Death "asleep"?


#1

Why does Christ use the term "asleep" or "sleeping" to describe someone who has died ? It's almost as saying they do not have consciousness...

We believe that they are alive. I know many verses that show that they are involved and have knowledge of what goes on on earth. And that they are truly conscious and alive .

God bless


#2

It’s just a figure of speech from that era, referring to the condition of the body. Like all figures of speech, it is not meant to walk on all fours.


#3

Thank you. That’s the only conclusion I could come up with as well.


#4

A dead human body looks, from a distance, much like a sleeping body. And both bodies are in a similar state of quiescence.

The difference is that death is fearsome, owing to its duration; sleep is not; so the euphemism is used to alleviate the fear and grief surrounding it. Someone who is asleep is not lost, they are only quiescent in body (and their mind is busy dreaming, etc).

This is why the modern funeral culture fixes up the bodies to look asleep (no coins on the eyes, or full-length shroud with bare feet protruding, etc.) although mostly this does not succeed.

ICXC NIKA


#5

St. Paul also uses this term in referring to having hope in the Resurrection in 1 Thessalonians, 4:13-18: usccb.org/bible/1thessalonians/4

I like this explanation of “falling asleep” as phenomenonlogical language:

"Phenomenological language occurs when we describe something as it looks, irrespective of how it is. The classic example of phenomenological language is talk of the sun rising and setting. The sun appears to rise and set , but this motion is actually due to the rotation of the earth rather than to motion of the sun around the earth.
Verses that speak of the dead sleeping use phenomenological language. For example, Daniel 12:2 states, “And many of those who sleep in the dust of the earth shall awake, some to everlasting life, and some to shame and everlasting contempt.” This image is of people getting up much as a sleeper rises in the morning. The sleep being discussed is phenomenological sleep, not literal sleep (Daniel is not talking about living people who sleep on the ground). Because dead people look like they are sleeping, especially when lying on their deathbeds (and notice that people often die on beds, enhancing the sleep analogy), the Bible often uses “sleep” as a euphemism for “death.” In fact, this euphemism is common today. "

catholic.com/quickquestions/how-do-we-refute-the-soul-sleep-argument


#6

St. Bede the Venerable and St. Aurelius Augustine explain Christ uses the term "sleeping" because He as God could raise people again, while St. John Chrysostom teaches He thus shows it easy for Him to raise the dead and that we should not be afraid of dying. Further Saint Paul the Apostle calls (1. Cor 15:20) the risen Christ "the first fruits of all those who have fallen asleep" which St. Thomas Aquinas explains to mean the dead in hope of Resurrection.

Catena Aurea Matthew 9:23-26:

Bede, in Luc.: As though He had said, To you she is dead, but to God who has power to give life, she sleeps only both in soul and body.

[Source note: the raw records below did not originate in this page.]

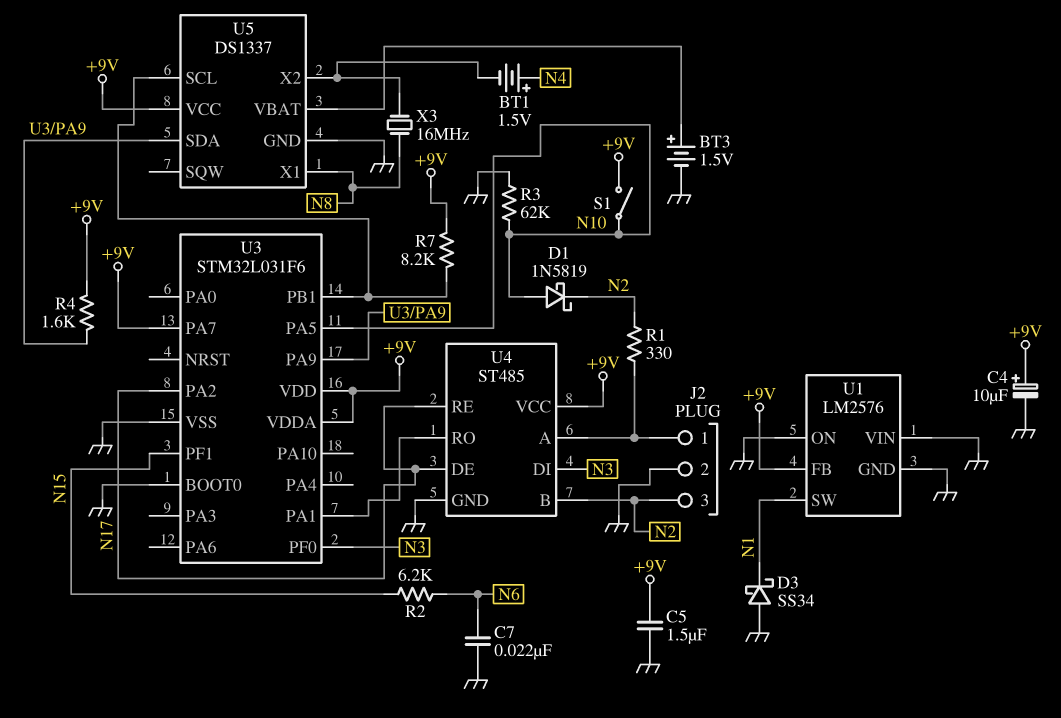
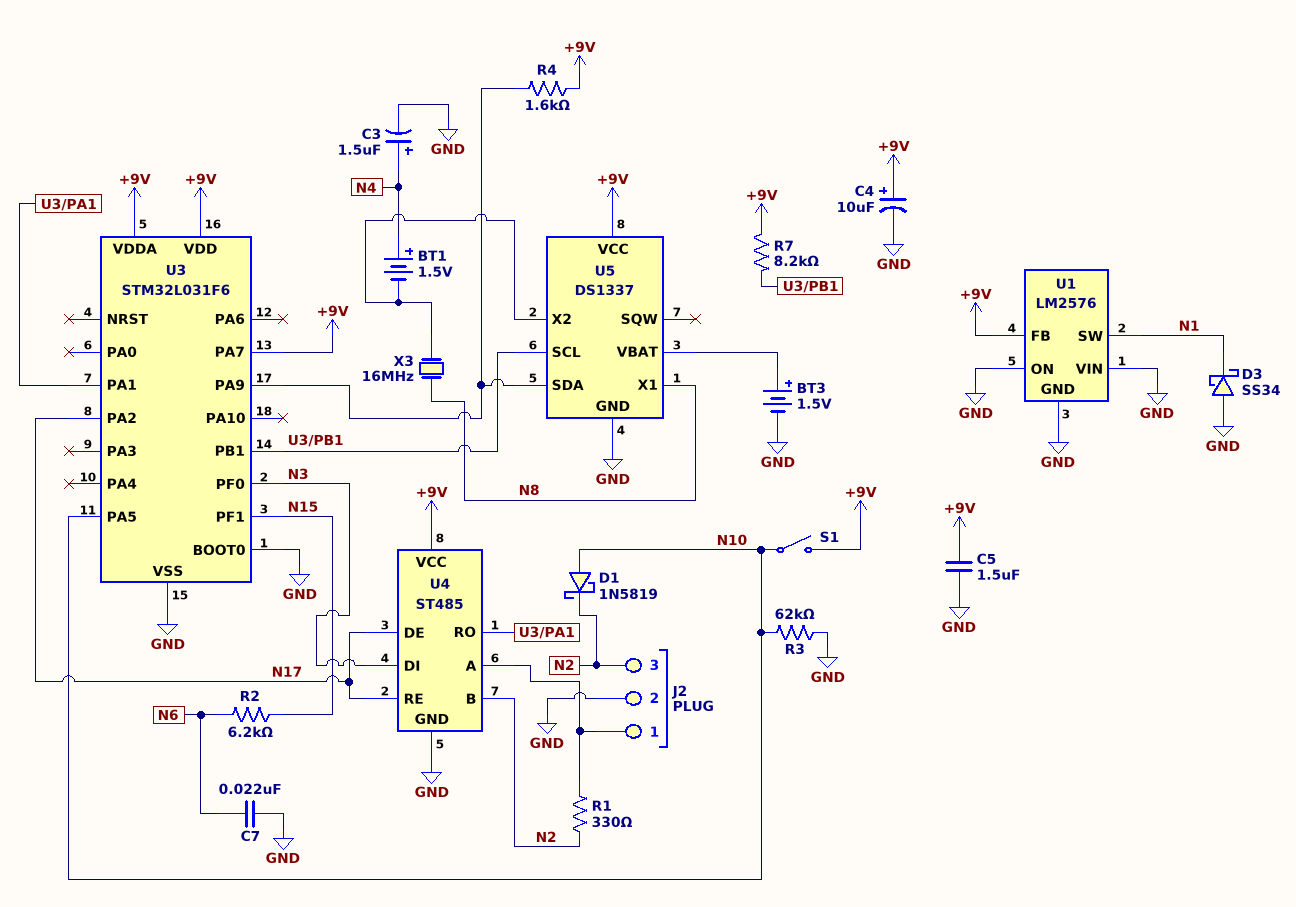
C3: none -> 1.5uF (plus N4, minus GND)

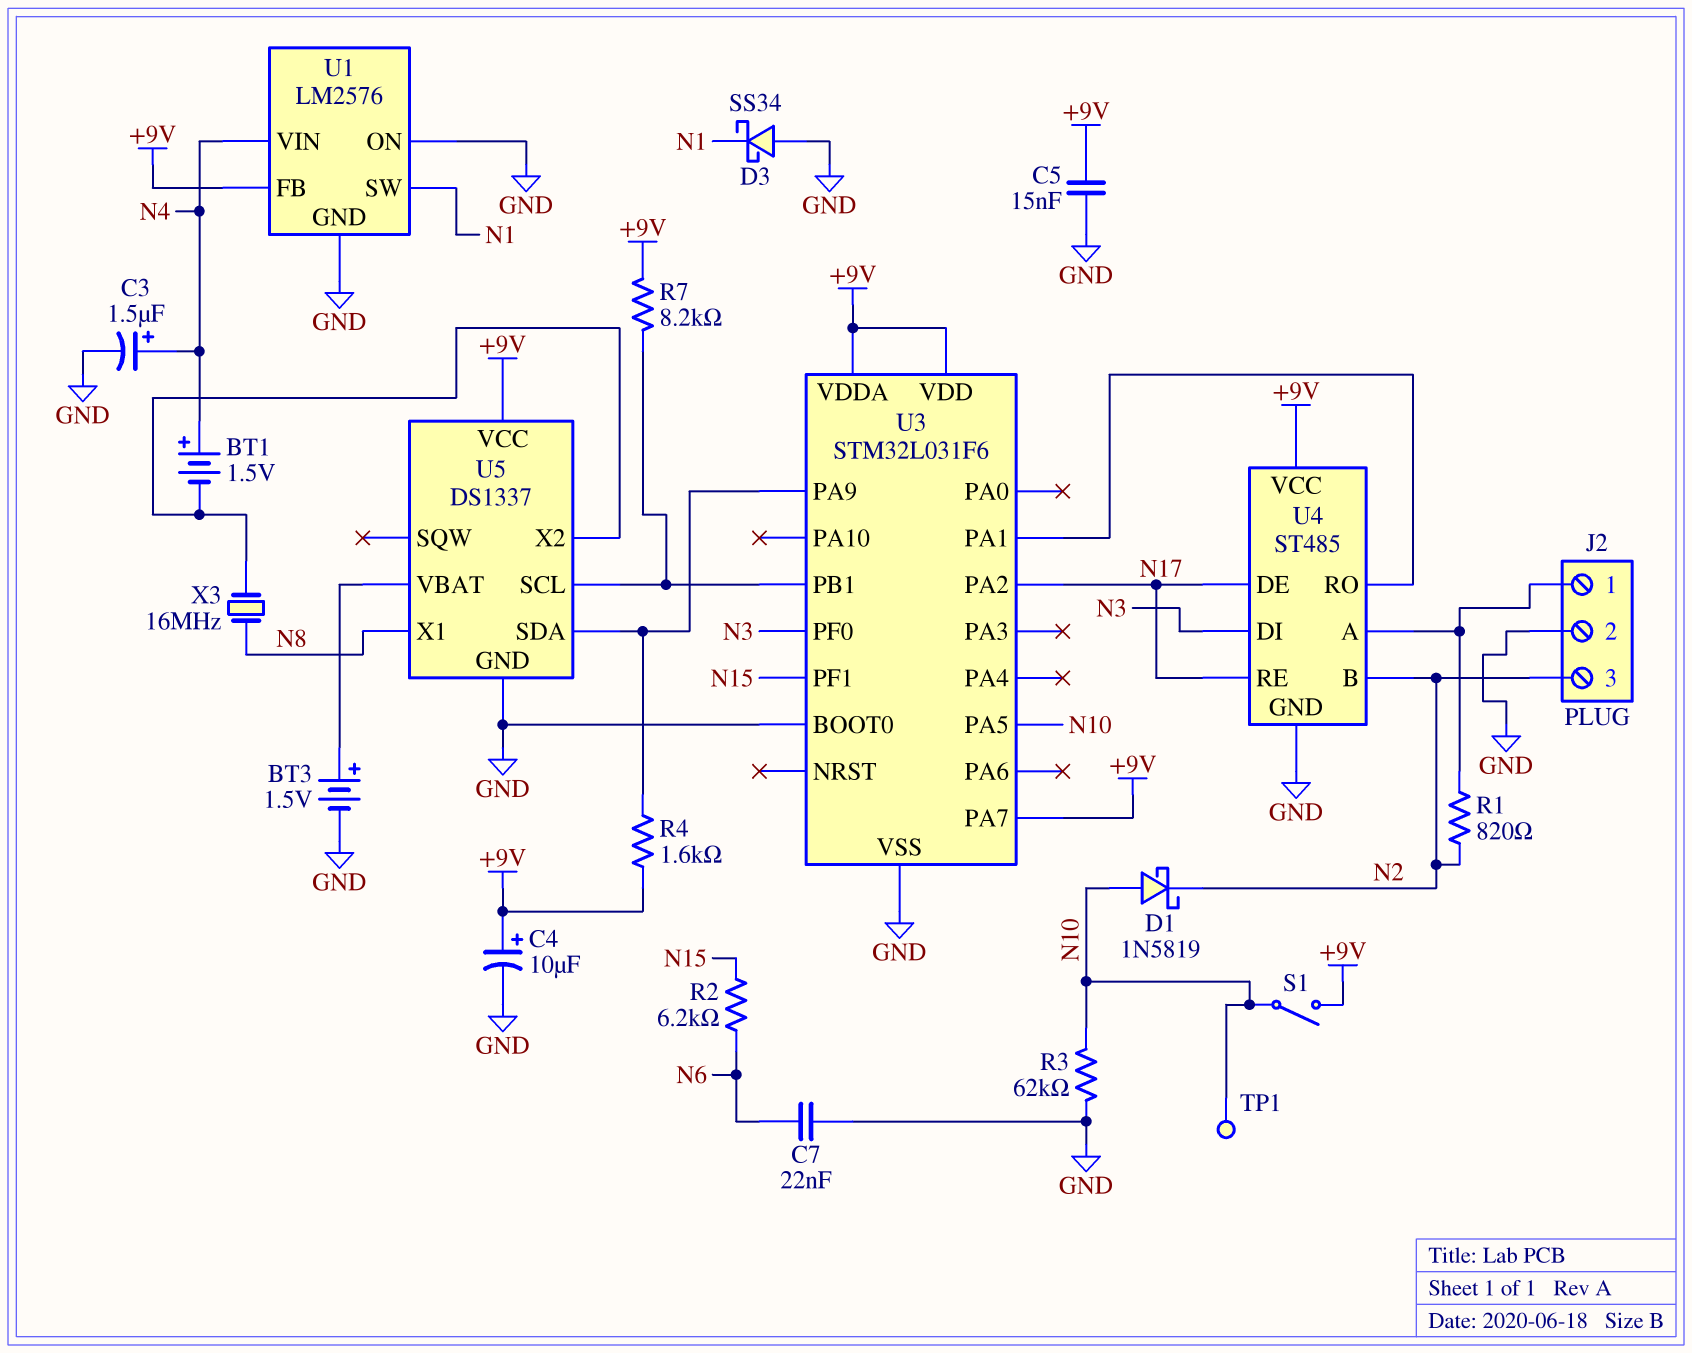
C5: 1.5uF (+9V, GND) -> 15nF (+9V, GND)
R1: 330 (J2/1, N2) -> 820 (J2/1, N2)
TP1: none -> test point (N10)
U1 pin VIN: GND -> N4

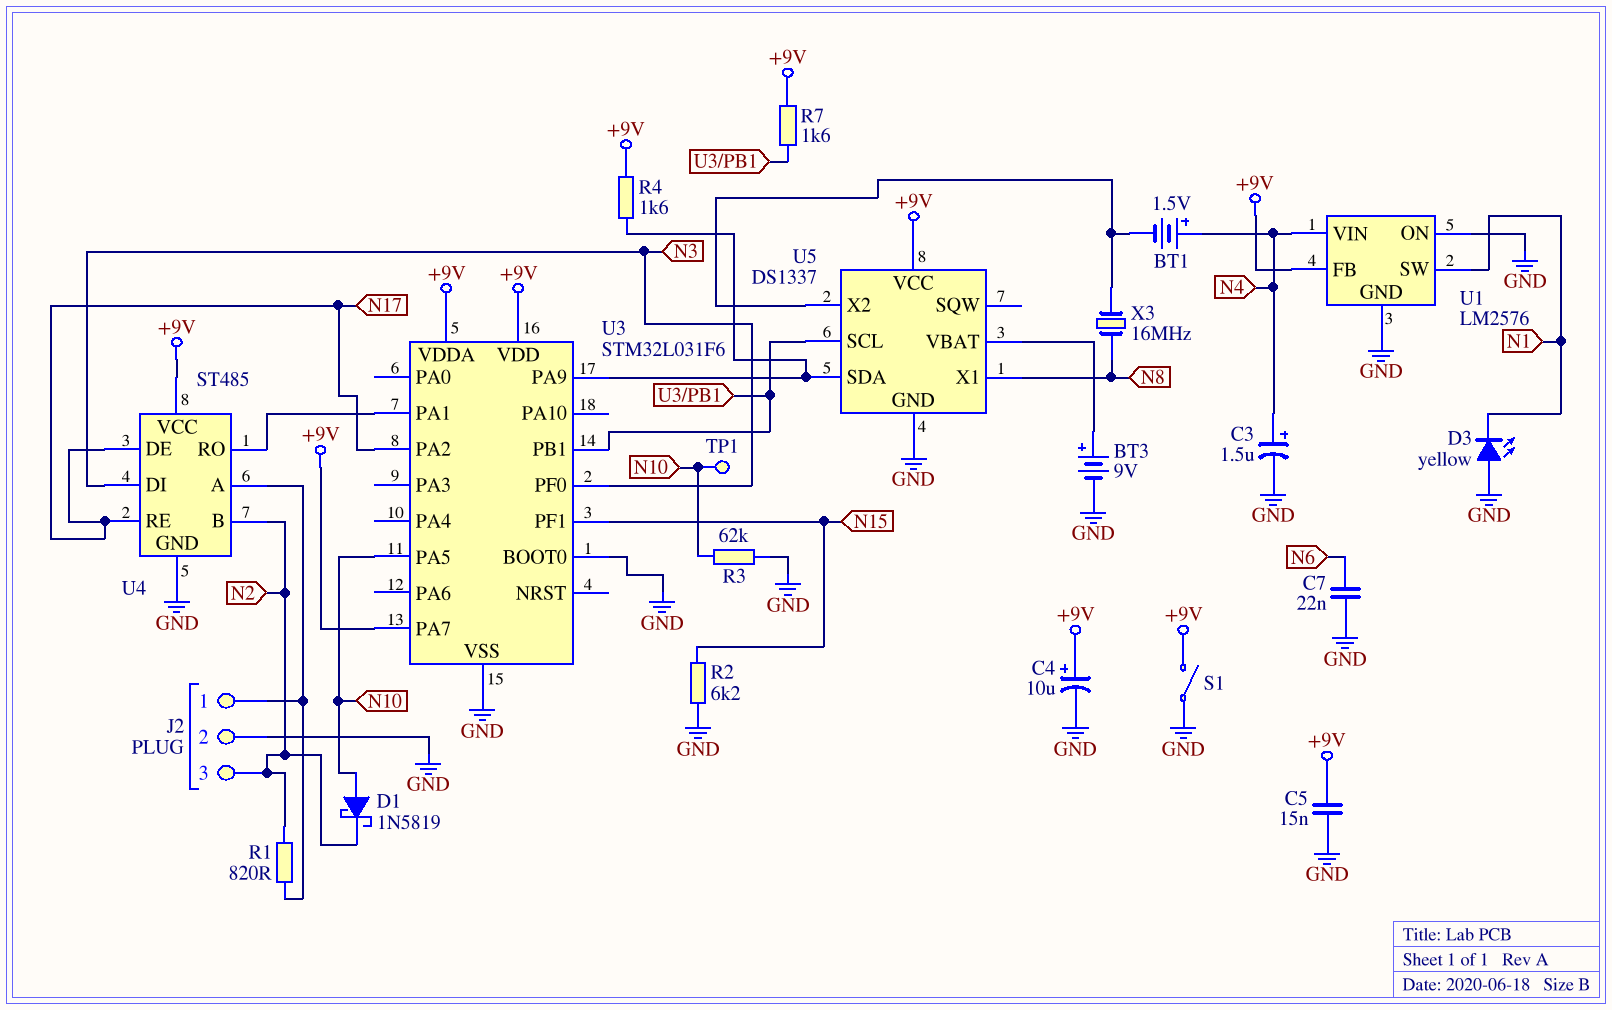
BT3: 1.5V (plus U5/VBAT, minus GND) -> 9V (plus U5/VBAT, minus GND)
D3: schottky SS34 (A GND, K N1) -> LED yellow (A GND, K N1)
R2: 6.2k (N6, N15) -> 6.2k (GND, N15)
R7: 8.2k (+9V, U3/PB1) -> 1.6k (+9V, U3/PB1)
S1: switch (+9V, N10) -> switch (+9V, GND)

Chrys.: By this saying, He soothes the minds of those that were present, and shews that it is easy to Him to raise the dead; the like He did in the case [p. 352] of Lazarus, “Our friend Lazarus sleepeth.” [John 11:11] This was also a lesson to them not to be afraid of death; forasmuch as He himself also should die, He made His disciples learn in the persons of others confidence and patient endurance of death. For when He was near, death was but as sleep.

Catena Aurea John 11:11-16:

AUG. It was really true that He was sleeping. To our Lord, he was sleeping; to men who could not raise him again, he was dead. Our Lord awoke him with as much ease from his grave, as you awake a sleeper from his bed. He calls him then asleep, with reference to His own power, as the Apostle says, But 1 would not have you to be ignorant, concerning them which are asleep. Asleep, He says, because He is speaking of their resurrection which was to be. But as it matters to those who sleep and wake again daily, what they see in their sleep, some having pleasant dreams, others painful ones, so it is in death; every one sleeps and rises again with his own account.


St. Thomas Aquinas on 1. Corinthians 15:20-28
:

The first fruits, I say, of those who have fallen asleep, i.e., of the dead who rest in hope of the resurrection. From this can be inferred the conditional statement previously made, because we say and it is true, if Christ Who is the first fruit of those that sleep, arose, then also all others asleep.